Charity helps tackle human trafficking as part of UK Space Agency project

Hope for Justice is excited to be working alongside governments and academics as part of a pioneering UK Space Agency project to improve the response to human trafficking.

The project, known as Anti-trafficking using Satellite Technology for Uganda’s Sustainability (ASTUS ), led by the University of Nottingham, will utilise Earth Observation technology from satellites to support anti-trafficking efforts in Uganda. This is a source and destination country for men, women and children trafficked for the purposes of forced labour and sexual exploitation.

Hope for Justice will engage with key stakeholders including senior government ministers in the UK and Uganda and deliver workshops, sharing knowledge about trafficking routes so that a satellite tracking system can be developed.

This is one of 10 space projects that the UK Space Agency announced as part of a £3.4million investment from its International Partnership Programme to tackle development problems worldwide.

Neil Wain, Hope for Justice’s International Programme Director, said: “We are thrilled that Hope for Justice is part of the ASTUS project, funded by the UK Space Agency to tackle human trafficking in Uganda.

“The project aims to use space technology to track the prevalence of this crime, to map vulnerability hotspots and to estimate the numbers of men, women and children being trafficked.

“ASTUS will enhance the substantial gains already made by the Ugandan government in its commitment to meeting the United Nations’ Sustainable Developmnent Goal of ending slavery by 2030.”

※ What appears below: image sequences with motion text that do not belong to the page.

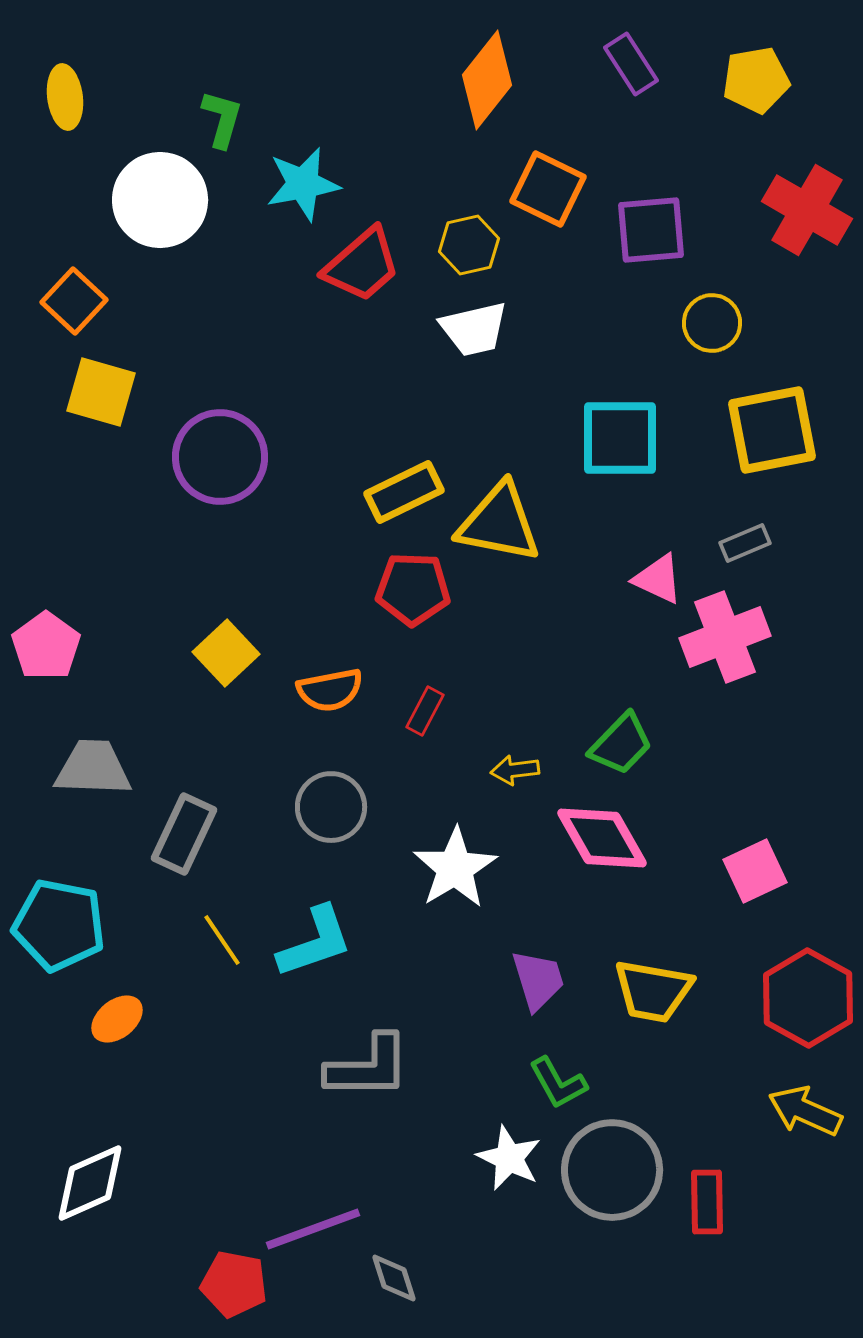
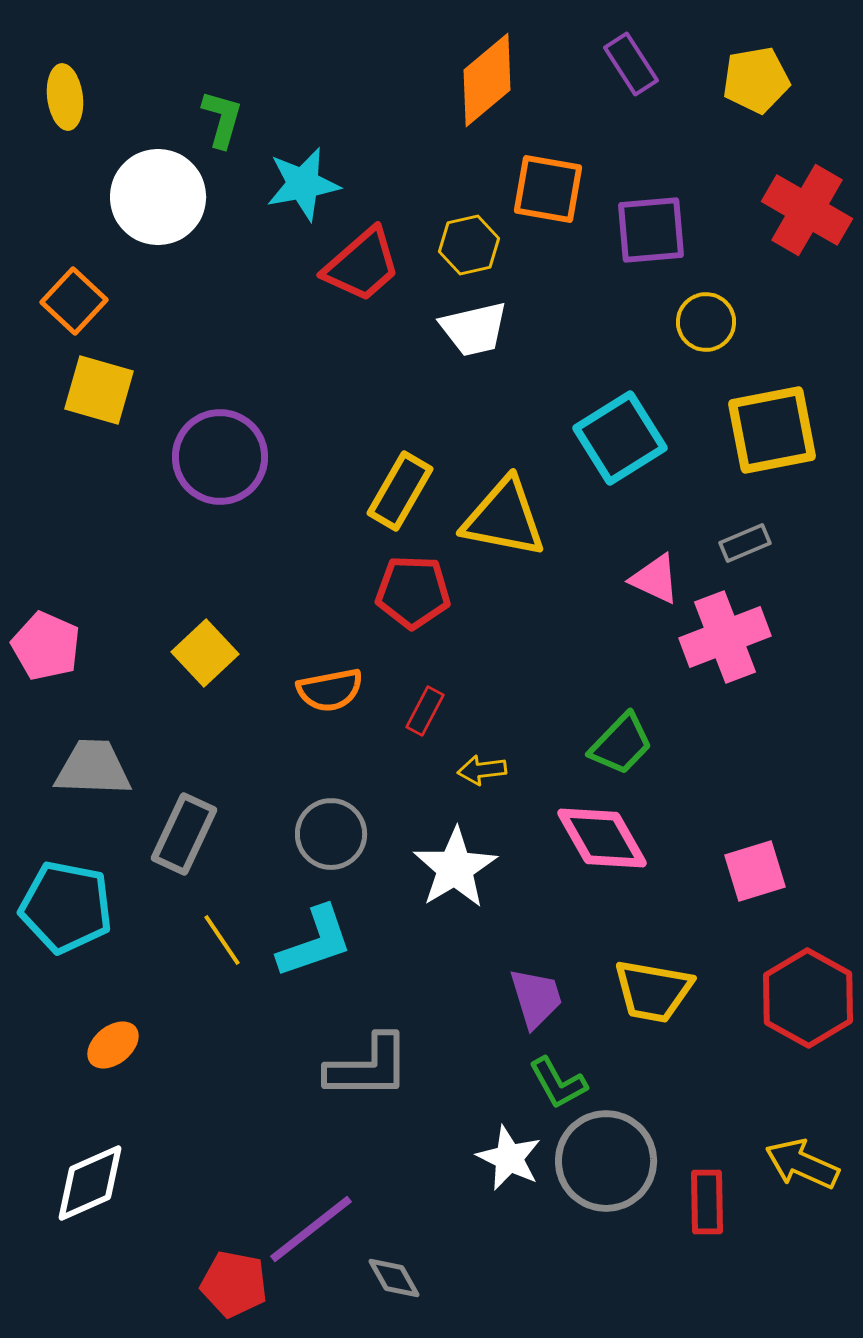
orange diamond at (487, 80): rotated 12 degrees clockwise
orange square at (548, 189): rotated 16 degrees counterclockwise
white circle at (160, 200): moved 2 px left, 3 px up
yellow circle at (712, 323): moved 6 px left, 1 px up
yellow square at (101, 392): moved 2 px left, 2 px up
cyan square at (620, 438): rotated 32 degrees counterclockwise
yellow rectangle at (404, 492): moved 4 px left, 1 px up; rotated 34 degrees counterclockwise
yellow triangle at (499, 523): moved 5 px right, 5 px up
pink triangle at (658, 579): moved 3 px left
red pentagon at (413, 589): moved 3 px down
pink pentagon at (46, 646): rotated 12 degrees counterclockwise
yellow square at (226, 653): moved 21 px left
yellow arrow at (515, 770): moved 33 px left
gray circle at (331, 807): moved 27 px down
pink square at (755, 871): rotated 8 degrees clockwise
cyan pentagon at (59, 925): moved 7 px right, 18 px up
purple trapezoid at (538, 980): moved 2 px left, 18 px down
orange ellipse at (117, 1019): moved 4 px left, 26 px down
yellow arrow at (805, 1111): moved 3 px left, 53 px down
gray circle at (612, 1170): moved 6 px left, 9 px up
purple line at (313, 1229): moved 2 px left; rotated 18 degrees counterclockwise
gray diamond at (394, 1278): rotated 12 degrees counterclockwise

Hope for Justice teams in both the UK and on the ground in Uganda will be working closely with colleagues from The Rights Lab at the University of Nottingham, Makerere University in Kampala, Uganda, the University of Dundee, Airbus and IPE Triple Line to implement the eight-month project.

Professor of Earth Observation at University of Nottingham, Doreen Boyd, said: “Trafficking in persons (TIP) is a global issue that affects millions of people and thus requires ingenious approaches to address.

“The Rights Lab will be working with Hope for Justice, Makerere University, University of Dundee, Airbus and IPE Triple Line to develop a stakeholder-informed Modern Anti-trafficking Support System (MASS) underpinned with Earth Observation data.”

Professor Boyd continued: “We are very fortunate to be working with our partners in Uganda, a country that is keen go above and beyond in its commitment to tackling TIP. What we achieve in Uganda should have global replicability.”

A press release issued by the UK Space Agency states that this MASS will support anti-trafficking decision-making and response, and that the project’s activities are underpinned by “stakeholder buy-in and sustainability.”

Funding for the project comes from the International Partnership Programme (IPP), which aims to use the UK space sector’s expertise to deliver sustainable, economic or societal benefit to undeveloped nations and developing economies as well as building effective partnerships that can lead to growth opportunities for the UK space sector.

Athene Gadsby, International Partnership Programme Manager at the UK Space Agency, said: “The International Partnership Programme is committed to connecting UK satellite expertise with partners in developing countries to generate sustainable solutions for operational work or decision making.

“ASTUS is a superb example of this partnership, tackling such an important problem and delivering the decision-making power to those who can directly put it to use it in Uganda.”

Science Minister Amanda Solloway said: “From flooding to climate change, around the world people continue to be affected by crises that are having a profound impact on their countries’ economies and their lives.

“These 10 new projects have the potential to provide solutions to the world’s biggest development problems by using the latest and most high-tech space technologies such as satellites, and help improve millions of people’s lives in developing countries.”